The man leaned down and brushed some dust from his outrageous trousers. “Yes. He’d remembered those tusks, you see—those choice tusks that I wasn’t expected to know of. Yes; buried under the floor of his hut. He was afraid Mabeady’d find ’em. So we was goin’ back. . . . . .”

He was silent again. When he did speak it was unexpected.

“These pants ’re his.”

“Whose?”

“Brad’s. He was a bigger man than me.”

“Did he give them to you!”

“No, mister; I shouldn’t say gave. . . Found ’em, I did—aft. Couldn’t find anything else; it’d been all took and distributed. No, not exactly stole; more for relics, like the Cath’lics.”
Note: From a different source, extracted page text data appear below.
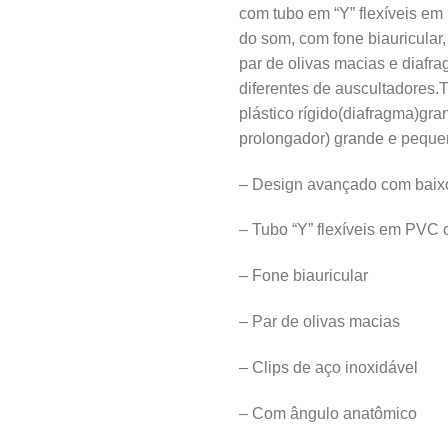
com tubo em “Y” flexíveis em
do som, com fone biauricular
par de olivas macias e diafra
diferentes de auscultadores
plástico rígido(diafragma)gra
prolongador) grande e peque
– Design avançado com baix
– Tubo “Y” flexíveis em PVC 
– Fone biauricular
– Par de olivas macias
– Clips de aço inoxidável
– Com ângulo anatômico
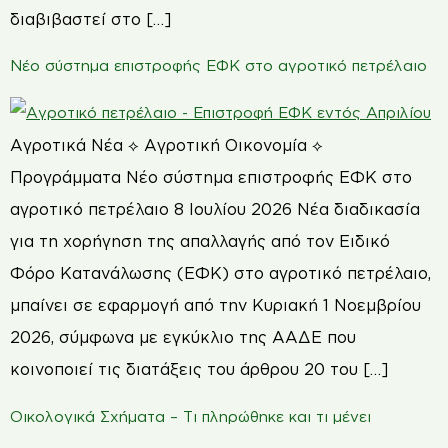
διαβιβαστεί στο […]
Νέο σύστημα επιστροφής ΕΦΚ στο αγροτικό πετρέλαιο
Αγροτικά Νέα ⟡ Αγροτική Οικονομία ⟡
Προγράμματα Νέο σύστημα επιστροφής ΕΦΚ στο
αγροτικό πετρέλαιο 8 Ιουλίου 2026 Νέα διαδικασία
για τη χορήγηση της απαλλαγής από τον Ειδικό
Φόρο Κατανάλωσης (ΕΦΚ) στο αγροτικό πετρέλαιο,
μπαίνει σε εφαρμογή από την Κυριακή 1 Νοεμβρίου
2026, σύμφωνα με εγκύκλιο της ΑΑΔΕ που
κοινοποιεί τις διατάξεις του άρθρου 20 του […]
Οικολογικά Σχήματα – Τι πληρώθηκε και τι μένει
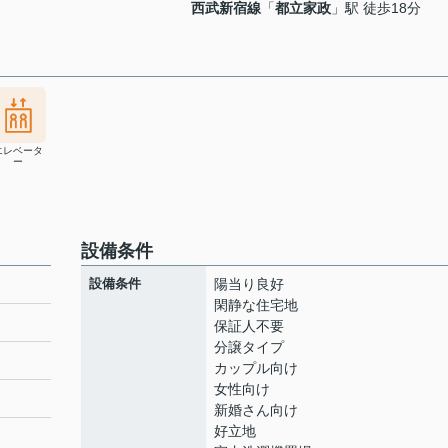
西武新宿線
「
都立家政
」駅 徒歩18分
エレベータ
ー
設備条件
設備条件
陽当り良好
閑静な住宅地
保証人不要
分譲タイプ
ト
カップル向け
女性向け
新婚さん向け
好立地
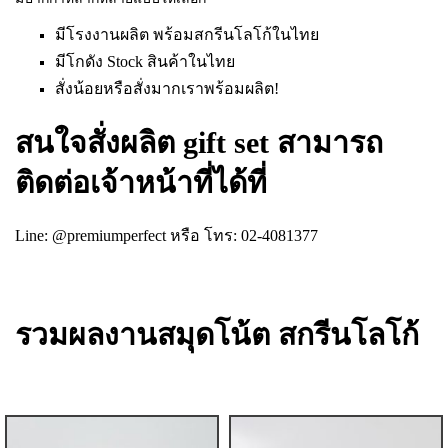
มีโรงงานผลิต พร้อมสกรีนโลโก้ในไทย
มีโกดัง Stock สินค้าในไทย
สั่งน้อยหรือสั่งมากเราพร้อมผลิต!
สนใจสั่งผลิต gift set สามารถ
ติดต่อเจ้าหน้าที่ได้ที่
Line: @premiumperfect
หรือ โทร: 02-4081377
รวมผลงานสมุดโน้ต สกรีนโลโก้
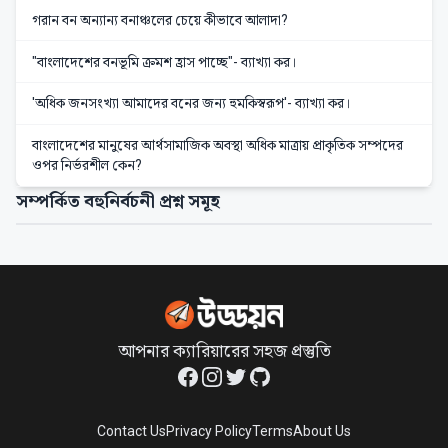
গরান বন অন্যান্য বনাঞ্চলের চেয়ে কীভাবে আলাদা?
"বাংলাদেশের বনভূমি ক্রমশ হ্রাস পাচ্ছে"- ব্যাখ্যা কর।
'অধিক জনসংখ্যা আমাদের বনের জন্য হুমকিস্বরূপ'- ব্যাখ্যা কর।
বাংলাদেশের মানুষের আর্থসামাজিক অবস্থা অধিক মাত্রায় প্রাকৃতিক সম্পদের
ওপর নির্ভরশীল কেন?
সম্পর্কিত বহুনির্বচনী প্রশ্ন সমূহ
আপনার ক্যারিয়ারের সহজ প্রস্তুতি
Facebook
Instagram
Twitter
GitHub
Contact Us
Privacy Policy
Terms
About Us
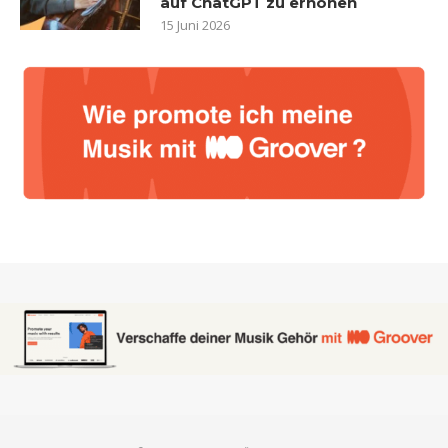
auf ChatGPT zu erhöhen
15 Juni 2026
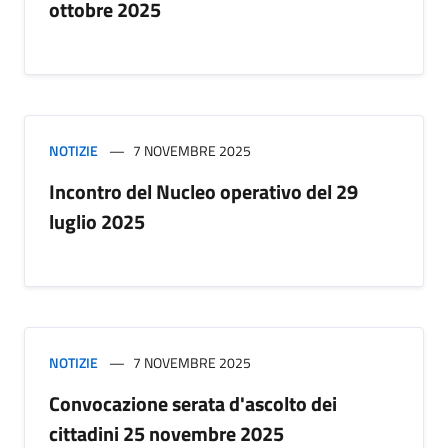
ottobre 2025
NOTIZIE
7 NOVEMBRE 2025
Incontro del Nucleo operativo del 29
luglio 2025
NOTIZIE
7 NOVEMBRE 2025
Convocazione serata d'ascolto dei
cittadini 25 novembre 2025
“Then you got back to the village?”

“Yes, we got back—in a little more than thirty hours—half dead, because of the ivory. . . . There was a little hillock beyond arrow-shot, overlooking the village. We was goin’ to spy out a bit from this. We hadn’t met no enemy. The sun was settin’ behind us, behind the great grass-country—settin’ terrible bright, and every leaf and branch on the edge of the forest was sharp and distinct in a great blaze of gold light. Never see such light here, mister. We left our boys on the ground, and Brad and me we crawled up that hillock to have a look. . . .

“The first thing that struck me was the quiet. It was all so quiet. Not till you saw that little black ripple and eddy among the huts would you have guessed that it was men fighting—for their homes and their kids—as you or me might do. It was the absence of firearms that made it seem so quiet.